Results: Of 2,125 participants without clinical AD dementia, 442 (21%) developed clinical AD dementia over 18 years of follow-up. Lower composite cognitive test scores were associated with the development of AD dementia over the duration of the study. The magnitude of association between composite cognitive test score and development of AD dementia increased from an odds ratio of 3.39 (95% confidence interval 1.72, 6.67; p < 0.001) at 13.0–17.9 years to 9.84 (95% confidence interval 7.41, 13.06; p < 0.001) at 0.1–0.9 years, per SD increment. These associations were consistently larger among European Americans than among African Americans. Performance on individual cognitive tests of episodic memory, executive function, and global cognition also significantly predicted the development of AD dementia, with associations exhibiting a similar trend over 18 years.
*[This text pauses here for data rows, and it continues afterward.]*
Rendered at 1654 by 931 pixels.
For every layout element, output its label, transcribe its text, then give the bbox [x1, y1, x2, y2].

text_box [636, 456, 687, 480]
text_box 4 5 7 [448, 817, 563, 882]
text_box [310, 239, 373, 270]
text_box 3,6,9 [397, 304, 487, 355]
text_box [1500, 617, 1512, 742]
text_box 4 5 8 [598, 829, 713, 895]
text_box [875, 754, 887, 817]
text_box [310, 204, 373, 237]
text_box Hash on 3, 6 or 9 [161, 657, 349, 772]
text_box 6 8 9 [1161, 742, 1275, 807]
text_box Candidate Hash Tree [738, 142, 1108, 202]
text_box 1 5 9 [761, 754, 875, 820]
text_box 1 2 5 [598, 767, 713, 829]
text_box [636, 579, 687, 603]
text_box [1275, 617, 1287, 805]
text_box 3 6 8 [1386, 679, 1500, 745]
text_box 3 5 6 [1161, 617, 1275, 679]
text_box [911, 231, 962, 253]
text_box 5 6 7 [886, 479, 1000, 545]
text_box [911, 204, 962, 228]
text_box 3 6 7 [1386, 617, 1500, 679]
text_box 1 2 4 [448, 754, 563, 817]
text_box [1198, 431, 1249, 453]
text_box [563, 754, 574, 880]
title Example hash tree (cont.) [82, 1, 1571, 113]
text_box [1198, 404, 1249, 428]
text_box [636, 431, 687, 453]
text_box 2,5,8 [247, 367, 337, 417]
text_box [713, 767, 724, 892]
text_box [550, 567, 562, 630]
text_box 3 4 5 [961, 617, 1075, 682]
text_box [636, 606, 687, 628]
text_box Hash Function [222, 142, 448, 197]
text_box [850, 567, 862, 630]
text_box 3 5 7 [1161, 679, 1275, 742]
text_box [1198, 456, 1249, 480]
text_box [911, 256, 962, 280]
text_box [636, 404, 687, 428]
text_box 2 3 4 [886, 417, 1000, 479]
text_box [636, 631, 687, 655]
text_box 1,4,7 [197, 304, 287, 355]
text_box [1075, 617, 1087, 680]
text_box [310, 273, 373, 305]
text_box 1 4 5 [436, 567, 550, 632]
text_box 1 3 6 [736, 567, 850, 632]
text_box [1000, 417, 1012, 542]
Conclusions: Our findings suggest that cognitive impairment may manifest in the preclinical phase of AD dementia substantially earlier than previously established.”

Here is the press release. The article is behind a paywall, so I cannot tell you which tests were used.

 

2 Responses to “Brief cognitive tests predict dementia 18 years before onset”

  1. enrique July 13, 2015 at 12:20 pm #

    I see “frequentist” methods were used, and the study is hidden behind a paywall … I wonder if the data in this study is available for others to review or replicate this study?

    • jecgenovese July 14, 2015 at 12:48 pm #

      It is consistent with some other longitudinal studies, particularly Ian Deary’s research. For a good summary see his very readable book “Intelligence: A Very Short Introduction.”